Beware geeks bearing modems

September 1, 2000

Is education being devalued by high-tech training? Paul Taylor thinks it is.

Education is floundering not so much in a sea of troubles, but under a flood of inappropriate technology. The rise of Bill Gates has taken the critical edge off the epithets "geek" and "nerd", yet calling someone a Luddite is enough to foreclose any criticism of our brave new online world.

High-tech heretics are finding it difficult to compete in the glibness stakes with feel-good mantras such as "lifelong learning". These soundbites distract us from more substantive issues, such as the possibility that lifelong learning is in danger of being defined as having to spend the rest of our lives learning what we were once taught by the age of 18.

Even within the market logic of the myopic tendency to view education as training, students should be wary about gaining short-term, non-transferable technical skills that quickly become obsolete, and concentrate on the higher order educational qualities that really do last a lifetime.
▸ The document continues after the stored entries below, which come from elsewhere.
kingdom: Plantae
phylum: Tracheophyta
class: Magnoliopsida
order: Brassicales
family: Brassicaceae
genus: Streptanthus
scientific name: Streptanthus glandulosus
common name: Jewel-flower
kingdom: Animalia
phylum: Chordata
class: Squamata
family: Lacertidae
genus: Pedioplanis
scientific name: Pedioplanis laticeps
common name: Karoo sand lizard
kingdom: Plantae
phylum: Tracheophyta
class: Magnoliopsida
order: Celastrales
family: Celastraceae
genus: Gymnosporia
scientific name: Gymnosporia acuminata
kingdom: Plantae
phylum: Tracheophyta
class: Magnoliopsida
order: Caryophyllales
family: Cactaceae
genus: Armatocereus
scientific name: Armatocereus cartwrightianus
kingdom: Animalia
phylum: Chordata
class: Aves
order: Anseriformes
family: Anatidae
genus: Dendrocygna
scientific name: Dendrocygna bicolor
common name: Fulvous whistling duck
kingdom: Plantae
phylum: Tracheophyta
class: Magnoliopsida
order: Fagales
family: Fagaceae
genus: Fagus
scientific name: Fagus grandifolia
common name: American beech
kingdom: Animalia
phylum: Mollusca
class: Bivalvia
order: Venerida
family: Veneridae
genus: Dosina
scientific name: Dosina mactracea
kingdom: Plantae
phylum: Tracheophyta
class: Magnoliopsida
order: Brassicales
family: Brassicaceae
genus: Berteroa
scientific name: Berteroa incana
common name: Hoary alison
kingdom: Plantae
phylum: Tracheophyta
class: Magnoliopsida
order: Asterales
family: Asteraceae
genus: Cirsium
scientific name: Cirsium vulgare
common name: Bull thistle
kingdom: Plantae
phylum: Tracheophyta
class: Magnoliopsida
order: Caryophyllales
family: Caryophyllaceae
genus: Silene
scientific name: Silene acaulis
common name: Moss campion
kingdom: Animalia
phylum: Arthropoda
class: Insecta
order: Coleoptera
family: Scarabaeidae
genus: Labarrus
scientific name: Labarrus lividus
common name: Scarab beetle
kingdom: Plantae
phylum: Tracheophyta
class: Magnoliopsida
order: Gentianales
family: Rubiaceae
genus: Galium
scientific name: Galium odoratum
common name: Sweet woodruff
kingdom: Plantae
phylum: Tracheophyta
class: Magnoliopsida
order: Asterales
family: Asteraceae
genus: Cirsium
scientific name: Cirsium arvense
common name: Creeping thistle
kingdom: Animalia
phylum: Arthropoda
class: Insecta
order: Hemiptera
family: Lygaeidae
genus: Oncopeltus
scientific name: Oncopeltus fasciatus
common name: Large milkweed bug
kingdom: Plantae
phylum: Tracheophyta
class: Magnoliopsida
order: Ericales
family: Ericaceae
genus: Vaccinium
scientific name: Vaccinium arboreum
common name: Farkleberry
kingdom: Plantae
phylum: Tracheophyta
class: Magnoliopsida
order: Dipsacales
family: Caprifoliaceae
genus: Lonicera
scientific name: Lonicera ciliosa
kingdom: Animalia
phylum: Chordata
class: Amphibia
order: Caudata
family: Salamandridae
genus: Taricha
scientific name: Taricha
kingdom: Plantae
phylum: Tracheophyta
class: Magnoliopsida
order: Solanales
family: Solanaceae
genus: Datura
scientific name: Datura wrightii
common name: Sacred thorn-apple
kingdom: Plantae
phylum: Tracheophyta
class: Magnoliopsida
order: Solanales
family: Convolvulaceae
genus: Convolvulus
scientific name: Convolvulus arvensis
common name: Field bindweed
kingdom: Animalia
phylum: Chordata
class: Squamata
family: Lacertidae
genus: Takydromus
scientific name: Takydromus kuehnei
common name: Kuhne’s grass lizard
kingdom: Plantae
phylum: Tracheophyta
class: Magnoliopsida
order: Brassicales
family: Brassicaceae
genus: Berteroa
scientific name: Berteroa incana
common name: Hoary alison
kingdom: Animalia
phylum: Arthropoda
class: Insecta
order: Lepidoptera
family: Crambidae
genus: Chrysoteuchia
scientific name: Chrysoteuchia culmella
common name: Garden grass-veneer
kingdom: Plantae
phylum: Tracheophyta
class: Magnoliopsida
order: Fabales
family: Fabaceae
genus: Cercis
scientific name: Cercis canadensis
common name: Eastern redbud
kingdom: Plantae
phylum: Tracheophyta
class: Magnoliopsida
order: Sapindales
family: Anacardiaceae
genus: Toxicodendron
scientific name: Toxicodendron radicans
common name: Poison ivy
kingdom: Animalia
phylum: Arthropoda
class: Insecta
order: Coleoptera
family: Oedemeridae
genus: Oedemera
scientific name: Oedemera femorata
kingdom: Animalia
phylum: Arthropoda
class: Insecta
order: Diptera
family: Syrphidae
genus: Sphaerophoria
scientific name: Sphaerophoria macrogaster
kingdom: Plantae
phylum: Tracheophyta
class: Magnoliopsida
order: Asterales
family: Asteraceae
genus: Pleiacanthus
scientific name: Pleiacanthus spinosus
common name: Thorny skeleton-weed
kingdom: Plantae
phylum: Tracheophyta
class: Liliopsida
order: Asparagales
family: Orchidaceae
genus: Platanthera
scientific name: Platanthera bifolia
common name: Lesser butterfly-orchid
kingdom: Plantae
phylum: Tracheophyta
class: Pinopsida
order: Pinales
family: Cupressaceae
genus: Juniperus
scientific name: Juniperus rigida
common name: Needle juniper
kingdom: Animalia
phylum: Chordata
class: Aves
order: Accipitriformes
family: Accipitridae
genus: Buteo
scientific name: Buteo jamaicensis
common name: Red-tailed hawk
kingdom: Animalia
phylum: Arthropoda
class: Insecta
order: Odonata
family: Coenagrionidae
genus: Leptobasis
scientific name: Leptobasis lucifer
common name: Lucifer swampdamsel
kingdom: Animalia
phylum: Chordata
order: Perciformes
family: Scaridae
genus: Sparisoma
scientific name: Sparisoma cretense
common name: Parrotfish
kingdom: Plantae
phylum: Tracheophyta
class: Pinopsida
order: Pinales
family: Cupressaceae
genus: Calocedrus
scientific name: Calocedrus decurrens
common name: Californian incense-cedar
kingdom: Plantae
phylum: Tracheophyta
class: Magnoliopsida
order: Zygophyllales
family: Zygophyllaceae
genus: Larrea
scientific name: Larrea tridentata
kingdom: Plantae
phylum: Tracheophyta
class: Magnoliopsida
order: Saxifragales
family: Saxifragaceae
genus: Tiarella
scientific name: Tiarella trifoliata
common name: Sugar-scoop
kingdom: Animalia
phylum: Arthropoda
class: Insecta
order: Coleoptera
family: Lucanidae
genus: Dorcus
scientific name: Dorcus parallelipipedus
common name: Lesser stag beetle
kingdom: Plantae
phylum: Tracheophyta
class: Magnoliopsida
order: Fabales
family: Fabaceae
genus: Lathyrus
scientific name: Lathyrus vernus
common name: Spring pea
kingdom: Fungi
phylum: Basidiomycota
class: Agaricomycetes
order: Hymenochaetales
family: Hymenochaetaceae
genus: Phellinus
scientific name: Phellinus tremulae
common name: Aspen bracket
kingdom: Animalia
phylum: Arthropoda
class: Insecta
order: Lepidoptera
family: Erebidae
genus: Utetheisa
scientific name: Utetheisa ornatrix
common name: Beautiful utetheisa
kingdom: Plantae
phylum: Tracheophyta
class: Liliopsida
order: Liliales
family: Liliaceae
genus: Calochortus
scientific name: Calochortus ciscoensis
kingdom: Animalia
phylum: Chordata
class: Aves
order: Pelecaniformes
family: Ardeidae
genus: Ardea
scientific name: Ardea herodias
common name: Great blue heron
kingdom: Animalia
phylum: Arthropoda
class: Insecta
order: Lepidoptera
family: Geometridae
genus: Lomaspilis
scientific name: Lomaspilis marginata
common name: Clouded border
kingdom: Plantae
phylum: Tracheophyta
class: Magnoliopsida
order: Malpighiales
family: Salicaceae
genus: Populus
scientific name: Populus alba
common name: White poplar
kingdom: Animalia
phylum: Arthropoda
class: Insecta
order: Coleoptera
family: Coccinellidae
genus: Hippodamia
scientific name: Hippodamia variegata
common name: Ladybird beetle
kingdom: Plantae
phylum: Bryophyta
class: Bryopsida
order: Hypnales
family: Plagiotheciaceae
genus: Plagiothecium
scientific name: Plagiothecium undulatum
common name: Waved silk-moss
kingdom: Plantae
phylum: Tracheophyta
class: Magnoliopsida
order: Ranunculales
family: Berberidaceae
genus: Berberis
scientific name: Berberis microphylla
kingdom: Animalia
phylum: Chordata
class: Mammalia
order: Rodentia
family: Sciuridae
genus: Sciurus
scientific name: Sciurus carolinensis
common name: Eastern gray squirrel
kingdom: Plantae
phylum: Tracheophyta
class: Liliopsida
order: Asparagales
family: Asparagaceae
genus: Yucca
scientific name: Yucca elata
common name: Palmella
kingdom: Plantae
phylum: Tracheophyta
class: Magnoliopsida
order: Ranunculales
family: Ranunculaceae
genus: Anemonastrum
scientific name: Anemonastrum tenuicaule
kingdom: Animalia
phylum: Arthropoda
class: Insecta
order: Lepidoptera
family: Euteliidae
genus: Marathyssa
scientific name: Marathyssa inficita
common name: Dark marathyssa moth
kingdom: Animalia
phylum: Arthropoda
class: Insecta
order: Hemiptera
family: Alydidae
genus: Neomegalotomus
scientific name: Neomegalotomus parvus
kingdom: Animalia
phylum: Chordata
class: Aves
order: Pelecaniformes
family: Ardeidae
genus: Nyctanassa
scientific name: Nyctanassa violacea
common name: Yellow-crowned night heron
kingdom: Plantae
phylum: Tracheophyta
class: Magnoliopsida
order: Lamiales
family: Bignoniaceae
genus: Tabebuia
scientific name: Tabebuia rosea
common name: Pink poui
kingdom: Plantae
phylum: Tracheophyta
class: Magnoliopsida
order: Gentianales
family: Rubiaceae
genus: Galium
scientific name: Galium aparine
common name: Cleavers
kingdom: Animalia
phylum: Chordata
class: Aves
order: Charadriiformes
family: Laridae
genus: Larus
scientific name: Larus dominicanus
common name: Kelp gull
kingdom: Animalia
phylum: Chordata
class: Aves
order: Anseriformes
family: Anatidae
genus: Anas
Information technologies exist - therefore we are under pressure to use them in as many contexts as possible: when you have a hammer, everything looks like a nail.

The technology-sponsored devaluation of education is underwritten and reinforced by a wider cultural commitment to its McDonaldisation. Almost overnight, students have become customers with rights and no responsibilities, and previously intellectually coherent courses have been replaced with their "extra-value meal" equivalents: discrete, stand-alone modules. Keeping the metaphor going, even the double hit of soft-drink caffeine and sugar is represented by the new obsession for stimulation. If you do not stimulate, you are not teaching effectively. Deep knowledge gained by wide-reading and long reflection is out, lateral associations, de-contextualised informational (Mc)nuggets and hypertext links are in.

Names such as the University for Industry and the National Grid of Learning reflect the government's commitment to subtle conflation of the distinctive values of training and education. If you doubt the difference, imagine your son or daughter coming home from school and saying: "It was great today, we had sex education," and contrast your ensuing anxiety level with that you would have felt if they had said instead: "Guess what? We've had sex training." Despite the rhetoric of the "knowledge economy", certain differentiating connotations of knowledge and information are conveniently overlooked in the rush to build this new National Grid with its vision of a lap-top on every desk. The iconoclastic qualities of new technologies have, thus, found a receptive cultural environment.

The British Computer Society asserts that "schools of the future are likely to be framed (or limited) by 'walls of the mind' rather than by organisational or building structures". The implication is that students may need to reconfigure their minds to suit the technology. The tail is now wagging the dog.

Institutional forms of education are under threat from a combined commercial and utilitarian, technologically sponsored philistinism that would make Mr Gradgrind proud. Knowledge's age-old key connotation of "intellectual perception" has been supplanted by the e-knowledge substitute that merely necessitates a non-reflexive facility with large quantities of information. Even this interpretation of the shift may be overly generous given that for information to be more than just data it needs to be presented in a structured form.

The internet liberates information from the constraint of dusty book covers but simultaneously drags the browser into a quagmire of unverified data. It frequently devalues, or ignores completely, the wealth of knowledge and sophisticated information-filtering processes built up over centuries by a series of professionals ranging from editors to librarians. The internet's huge reservoir of potential information is its great advantage and its much more seldomly acknowledged weakness. It is an inherently fragmented source of information, as Clifford Stoll points out in Silicon Snake Oil: "Data isn't information, any more than 50 tons of cement is a skyscraper."

New interactive technologies are introduced to the educational process with scant prior evidence of their pedagogic benefits and with the axiomatic threat that failure to adopt them means that you will be left further behind in the IT race to no one knows where. Marshall McLuhan seems to have been proved right, the medium now dominates the message: form is increasingly becoming more important than content. The next time you hear someone selling the stimulating properties of online education remember the warning of Hannah Arendt: "There are a great many authors of the past who have survived centuries of oblivion and neglect... but it is still an open question as to whether they will be able to survive an entertaining version of what they have to say."

Paul A. Taylor is a lecturer in the sociology of technology at the University of Salford.